The Investor Village board for ISIS is much better than the Yahoo board. You don't have to sign up to read the posts.
I'm trying to figure out whether the FDA panel's somewhat tepid endorsement of mipo has any relevance for OGXI. I own a token amount of ISIS but it's so token that I don't follow the company closely. I did catch the end of Adam Feuerstein's tweets from the panel discussion yesterday and it seemed that at least one panel member had reservations about ISIS' second-generation oligos on the basis that they're "immunostimulatory." That supposedly could account for the slightly higher incidence of cancers in the mipo group (though the panel generally debunked the cancer issue) and possibly for the liver tox. Since the rival drug from AEGR, which uses a completely different mechanism, also has liver tox issues, I have to assume that's related to the fact that the drugs are addressing cholesterol levels and is not an indictment of ISIS' 2nd gen technology. And Crooke in his conference call last night was adamant that although immunostimulatory effects are theoretically possible the data from this and other 2nd gen clinical trials showed none of significance.

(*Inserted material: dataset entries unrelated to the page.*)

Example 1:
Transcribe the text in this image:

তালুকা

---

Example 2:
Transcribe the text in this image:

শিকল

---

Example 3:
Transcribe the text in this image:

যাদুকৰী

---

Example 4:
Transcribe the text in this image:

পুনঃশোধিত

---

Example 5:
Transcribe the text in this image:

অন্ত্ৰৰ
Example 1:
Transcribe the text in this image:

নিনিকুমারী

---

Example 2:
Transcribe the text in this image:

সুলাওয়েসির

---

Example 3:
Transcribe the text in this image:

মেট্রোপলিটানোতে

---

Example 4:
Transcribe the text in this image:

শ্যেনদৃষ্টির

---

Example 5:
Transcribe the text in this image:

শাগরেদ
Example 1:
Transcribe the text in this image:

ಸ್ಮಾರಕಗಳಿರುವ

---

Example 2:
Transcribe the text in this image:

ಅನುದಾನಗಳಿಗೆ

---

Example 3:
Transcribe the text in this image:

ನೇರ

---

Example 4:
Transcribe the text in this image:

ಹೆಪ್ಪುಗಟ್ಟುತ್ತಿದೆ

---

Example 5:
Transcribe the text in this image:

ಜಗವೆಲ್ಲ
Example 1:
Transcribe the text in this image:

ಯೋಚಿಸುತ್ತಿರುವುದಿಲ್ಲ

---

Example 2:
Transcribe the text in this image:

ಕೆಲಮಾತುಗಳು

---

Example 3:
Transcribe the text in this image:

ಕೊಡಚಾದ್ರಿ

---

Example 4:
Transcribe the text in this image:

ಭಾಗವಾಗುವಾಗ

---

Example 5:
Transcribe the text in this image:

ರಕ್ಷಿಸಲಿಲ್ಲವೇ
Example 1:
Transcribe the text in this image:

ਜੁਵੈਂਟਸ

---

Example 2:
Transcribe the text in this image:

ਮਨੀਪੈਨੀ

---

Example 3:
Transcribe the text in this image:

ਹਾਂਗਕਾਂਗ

I've looked again at the data OGXI has presented on the randomized P2 trial for 011 (011 + docetaxel vs. docetaxel alone) and the mostly completed randomized P2 trial for 427 in prostate and didn't see liver tox listed as a side effect. I take that to mean that whatever side effect issues may have arisen in the mipo trial (aside from infusion reactions) are specific to mipo and not relevant to OGXI.
But whether justified or not there seems for the moment at least to be a small cloud surrounding ISIS' 2nd gen oligos and that could act as a damper on OGXI's pps until the 011 SYNERGY trial results are known. Hope I'm wrong about that, and would welcome the thoughts of someone who actually knows something about ISIS.
Correction: the concern that was expressed by one panelist about mipo and 2nd gen oligos in general, and that Crooke in the CC insisted was totally unsupported by the clinical data, was not that they're "immunostimulatory" but that they're "pro-inflammatory." Obviously two completely different concepts, and I apologize for the brain cramp. But the conclusion to be drawn IMO is the same: no reason to worry that mipo's side effects will carry over to other 2nd oligos such as 011 and 427.
Every negative will shake out over the next 18/24 months as P2 results on 2.2 & 2.5 platform drugs are known. Watch the big pharma/biotech partnerships .... GSK, Biogen ect........and how fast they move thru proof of concept.